2 accused of racing held for trial in crash with school van that killed a teen and injured others


PITTSBURGH (AP) — Two men accused of racing on a public highway in western Pennsylvania last year have been ordered to stand trial on charges in a crash involving a school van that left a teenage girl dead.

Allegheny County police said a Serra Catholic High School van was trying to make a left turn Sept. 20 in Dravosburg when it was struck by a northbound sedan. Fifteen-year-old Samantha Lee Kalkbrenner died at the scene and three other students and two adults were also injured. Prosecutors allege that two men, who worked at the same place nearby, were racing and the first car is believed to have been traveling more than 100 mph just before the crash.

Allegheny County District Judge Kate Lovelace on Friday upheld all 15 counts against 43-year-old William Soliday II of North Huntingdon, including homicide and recklessly endangering another person as well as illegal racing and reckless driving. He wept behind the courtroom partition before he was taken back to jail, where he has been held without bail.

Lovelace dismissed the only felony charge against the other man, 37-year-old Andrew Voigt of Penn Hills, as well as a charge of failing to stop and render aid, but held for court other charges including five misdemeanor counts of reckless endangering.

During the 3 1/2-hour hearing, prosecutors called three other drivers who said they saw the men speeding, and prosecutors also played videos showing the crash, including one from a dashboard camera.

Defense attorneys for the two men rejected the allegation that their clients were racing.

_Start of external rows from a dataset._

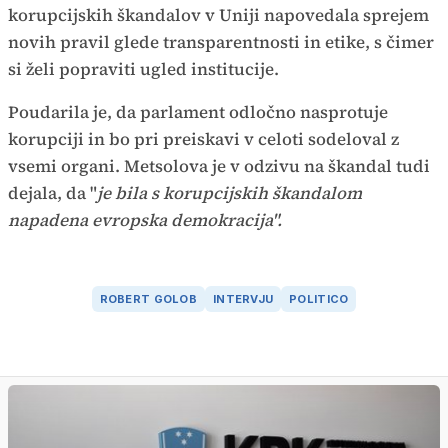
korupcijskih škandalov v Uniji napovedala sprejem
novih pravil glede transparentnosti in etike, s čimer
si želi popraviti ugled institucije.
Poudarila je, da parlament odločno nasprotuje
korupciji in bo pri preiskavi v celoti sodeloval z
vsemi organi. Metsolova je v odzivu na škandal tudi
dejala, da "
je bila s korupcijskih škandalom
napadena evropska demokracija".
ROBERT GOLOB
INTERVJU
POLITICO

Voigt's attorneys argued that he wasn't involved in either a race nor the crash. Attorney David Shrager, representing Voigt, said "because two things happened at the same time doesn’t mean one caused the other.”

Soliday’s attorney, Casey White, also said there was no evidence of a race but suggested that Voigt could have been chasing his client. He argued unsuccessfully for dismissal of the homicide charge, which he said required intent or malice.

“He applied the brakes. He tried to stop the accident,” White said. “This was an unfortunate, horrible, tragic accident.”

Deputy District Attorney Brian Catanzarite argued that intent wasn't required, and with the speed he was driving the defendant “consciously disregarded” the “high risk of death or serious injury” others faced.

“You don’t drive at those speeds and not think there’s not a risk for other people,” Catanzarite said.